Radiotherapy is currently used as an alternative to cystectomy for patients with muscle-invasive bladder cancer, according to Kingsley Wildman, Macmillan pharmacist at Sussex Cancer Network. “This study has the potential to change the management of these patients,” he commented.
In this unblinded study, researchers randomised 360 patients with muscle-invasive bladder cancer to receive radiotherapy with or without fluorouracil and mitomycin.
Two-year, disease-free survival was better for patients receiving chemotherapy and radiotherapy than for those who received radiotherapy alone (67% versus 54%; hazard ratio 0.68, 95% confidence interval 0.48–0.96; P=0.03).
There was no significant difference in the rate of grade 3 or 4 adverse events during treatment or follow-up.
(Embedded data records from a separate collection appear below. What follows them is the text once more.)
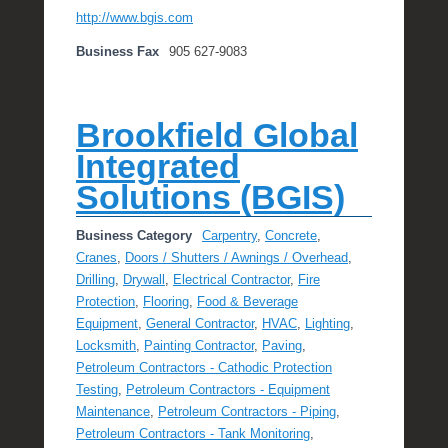
http://www.bgis.com
Business Fax
905 627-9083
Brookfield Global
Integrated
Solutions (BGIS)
Business Category
Carpentry
,
Concrete
,
Cranes
,
Doors / Shutters / Awnings / Overhead
,
Drilling
,
Drywall
,
Electrical Contractor
,
Fire
Protection
,
Flooring
,
Food & Beverage
Equipment
,
General Contractor
,
HVAC
,
Lighting
,
Locksmith
,
Painting Contractor
,
Paving
,
Petroleum Contractors - Cathodic Protection
Testing
,
Petroleum Contractors - Equipment
Maintenance
,
Petroleum Contractors - Piping
,
Petroleum Contractors - Tank Monitoring
,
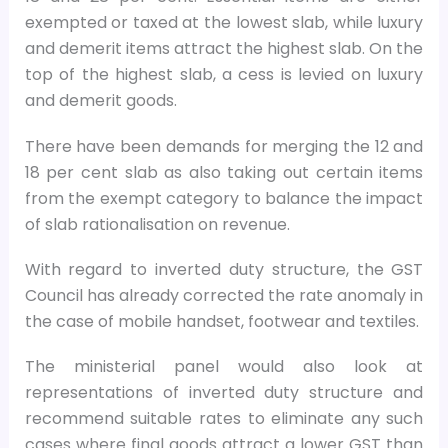
exempted or taxed at the lowest slab, while luxury
and demerit items attract the highest slab. On the
top of the highest slab, a cess is levied on luxury
and demerit goods.
There have been demands for merging the 12 and
18 per cent slab as also taking out certain items
from the exempt category to balance the impact
of slab rationalisation on revenue.
With regard to inverted duty structure, the GST
Council has already corrected the rate anomaly in
the case of mobile handset, footwear and textiles.
The ministerial panel would also look at
representations of inverted duty structure and
recommend suitable rates to eliminate any such
cases where final goods attract a lower GST than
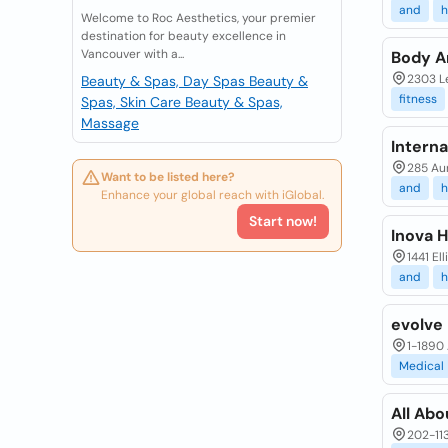
and
h
Welcome to Roc Aesthetics, your premier
destination for beauty excellence in
Vancouver with a...
Body A
2303 Le
Beauty & Spas, Day Spas
Beauty &
fitness
Spas, Skin Care
Beauty & Spas,
Massage
Interna
285 Aur
Want to be listed here?
and
h
Enhance your global reach with iGlobal.
Start now!
Inova 
1441 El
and
h
evolve
1-1890 
Medical
All Abo
202-113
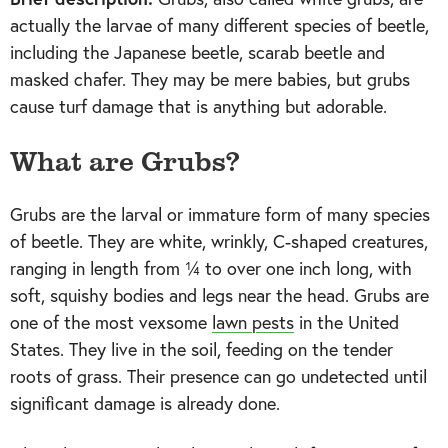
actually the larvae of many different species of beetle,
including the Japanese beetle, scarab beetle and
masked chafer. They may be mere babies, but grubs
cause turf damage that is anything but adorable.
What are Grubs?
Grubs are the larval or immature form of many species
of beetle. They are white, wrinkly, C-shaped creatures,
ranging in length from ¼ to over one inch long, with
soft, squishy bodies and legs near the head. Grubs are
one of the most vexsome
lawn pests
in the United
States. They live in the soil, feeding on the tender
roots of grass. Their presence can go undetected until
significant damage is already done.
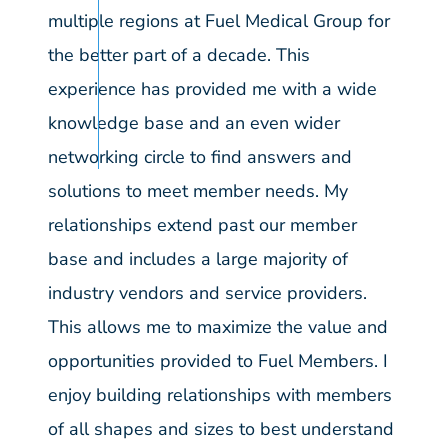
multiple regions at Fuel Medical Group for
the better part of a decade. This
experience has provided me with a wide
knowledge base and an even wider
networking circle to find answers and
solutions to meet member needs. My
relationships extend past our member
base and includes a large majority of
industry vendors and service providers.
This allows me to maximize the value and
opportunities provided to Fuel Members. I
enjoy building relationships with members
of all shapes and sizes to best understand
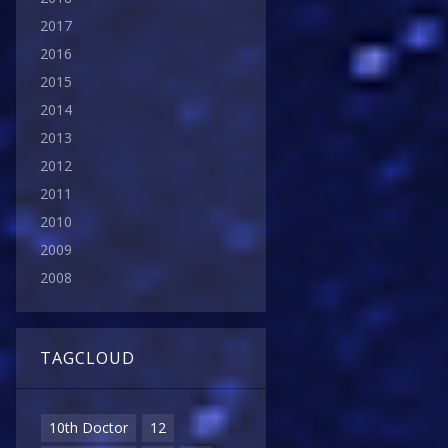
2017
2016
2015
2014
2013
2012
2011
2010
2009
2008
TAGCLOUD
10th Doctor
12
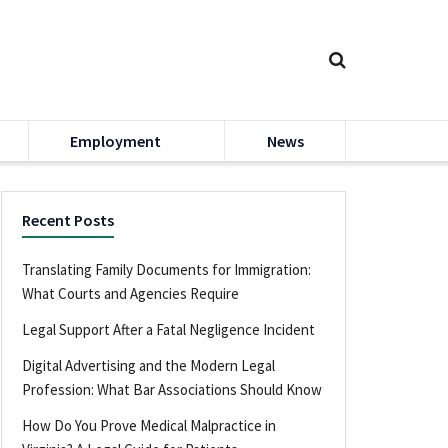
Employment
News
Recent Posts
Translating Family Documents for Immigration:
What Courts and Agencies Require
Legal Support After a Fatal Negligence Incident
Digital Advertising and the Modern Legal
Profession: What Bar Associations Should Know
How Do You Prove Medical Malpractice in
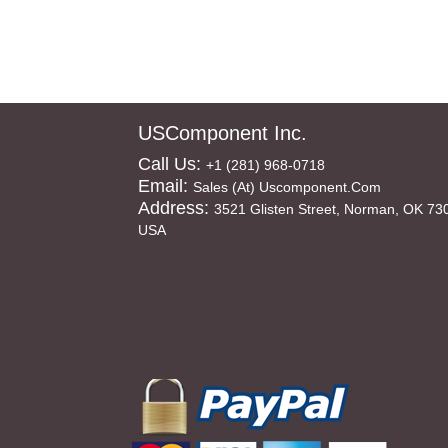
USComponent Inc.
Call Us:
+1 (281) 968-0718
Email:
Sales (at) Uscomponent.com
Address:
3521 Glisten Street, Norman, OK 73
USA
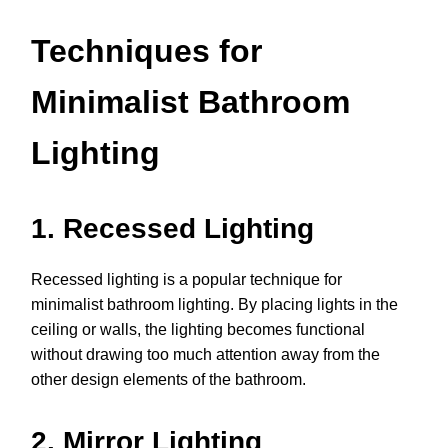
Techniques for
Minimalist Bathroom
Lighting
1. Recessed Lighting
Recessed lighting is a popular technique for
minimalist bathroom lighting. By placing lights in the
ceiling or walls, the lighting becomes functional
without drawing too much attention away from the
other design elements of the bathroom.
2. Mirror Lighting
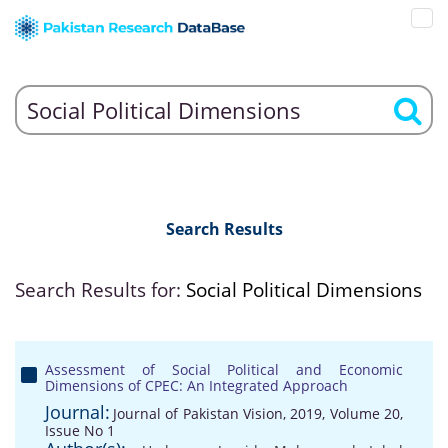
Search Results
Search Results for:
Social Political Dimensions
Assessment of Social Political and Economic
Dimensions of CPEC: An Integrated Approach
Journal:
Journal of Pakistan Vision, 2019, Volume 20,
Issue No 1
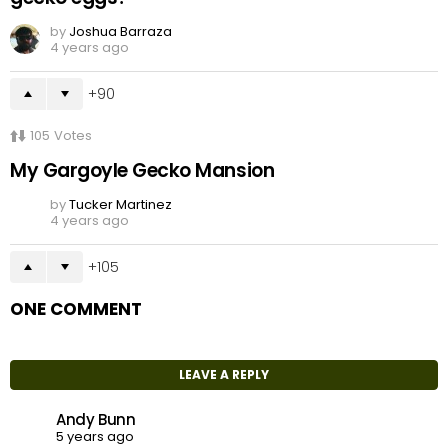
by
Joshua Barraza
4 years ago
90
105
Votes
My Gargoyle Gecko Mansion
by
Tucker Martinez
4 years ago
105
ONE COMMENT
LEAVE A REPLY
Andy Bunn
5 years ago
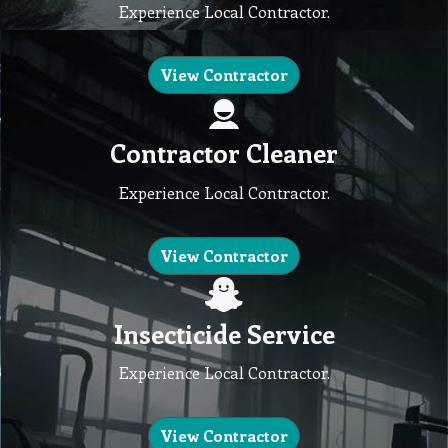
Experience Local Contractor.
View Contractor
Contractor Cleaner
Experience Local Contractor.
View Contractor
Insecticide Service
Experience Local Contractor.
View Contractor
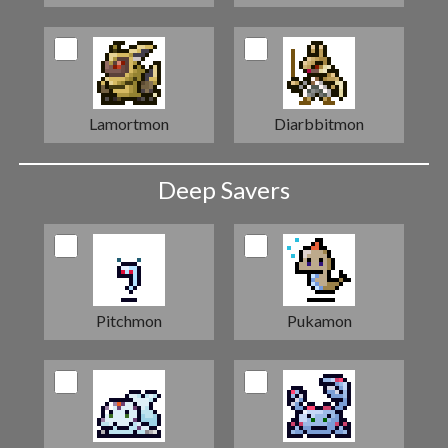
Lamortmon
Diarbbitmon
Deep Savers
Pitchmon
Pukamon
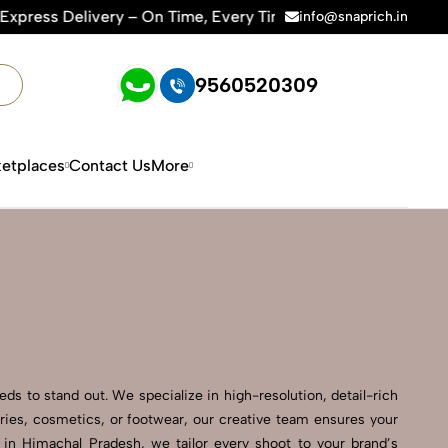
On Time, Every Time | 🛍️For Amazon, Flipkart & All E-comme
info@snaprich.in
9560520309
etplaces
Contact Us
More
s to stand out. We specialize in high-resolution, detail-rich
ries, cosmetics, or footwear, our creative team ensures your
in Himachal Pradesh, we tailor every shoot to your brand’s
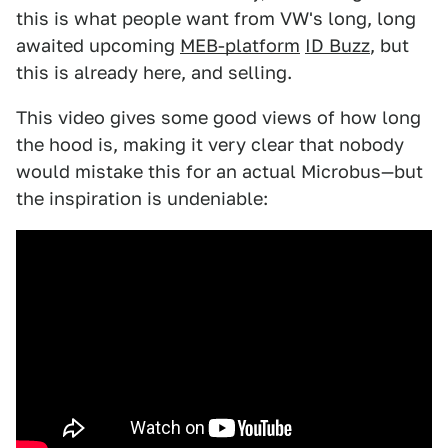
this is what people want from VW's long, long
awaited upcoming
MEB-platform
ID Buzz
, but
this is already here, and selling.
This video gives some good views of how long
the hood is, making it very clear that nobody
would mistake this for an actual Microbus—but
the inspiration is undeniable:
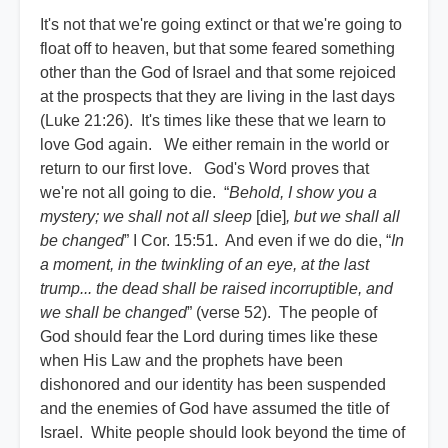
It's not that we're going extinct or that we're going to
float off to heaven, but that some feared something
other than the God of Israel and that some rejoiced
at the prospects that they are living in the last days
(Luke 21:26). It's times like these that we learn to
love God again. We either remain in the world or
return to our first love. God's Word proves that
we're not all going to die. “
Behold, I show you a
mystery; we shall not all sleep
[die]
, but we shall all
be changed
” I Cor. 15:51. And even if we do die, “
In
a moment, in the twinkling of an eye, at the last
trump... the dead shall be raised incorruptible, and
we shall be changed
” (verse 52). The people of
God should fear the Lord during times like these
when His Law and the prophets have been
dishonored and our identity has been suspended
and the enemies of God have assumed the title of
Israel. White people should look beyond the time of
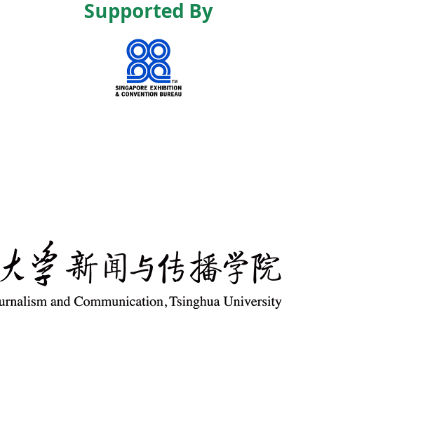
Supported By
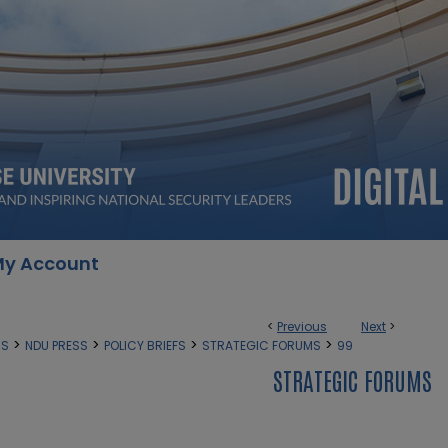
y Account
<
Previous
Next
>
>
>
>
>
SS
NDU PRESS
POLICY BRIEFS
STRATEGIC FORUMS
99
STRATEGIC FORUMS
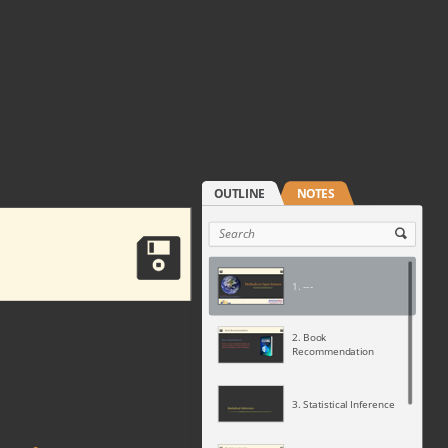
1. ---
2. Book
Recommendation
3. Statistical Inference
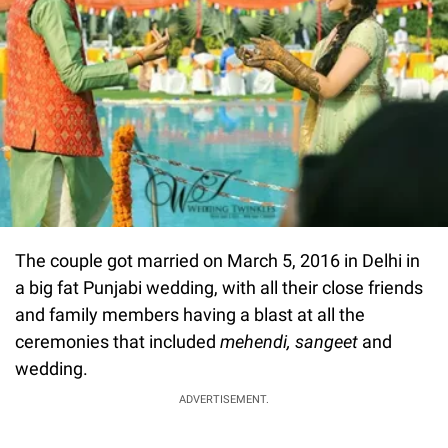
The couple got married on March 5, 2016 in Delhi in
a big fat Punjabi wedding, with all their close friends
and family members having a blast at all the
ceremonies that included
mehendi, sangeet
and
wedding.
ADVERTISEMENT.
“What is remarkable, especially in this day and age, is the use of well known and inexpensive chemotherapy drugs to deliver the improvements,” Mr Wildman told Clinical Pharmacist.
He said that the use of chemotherapy with radiotherapy would result in additional pressure on capacity of some oncology units, but that this would likely be small and manageable. He also suggested that the additional prescribing costs would be minimal.
“Pharmacy teams should actively collaborate with their radiotherapy and oncologist colleagues to set up a co-ordinated treatment plan for patients in whom chemotherapy will be given at the same time as radiotherapy,” Mr Wildman advised.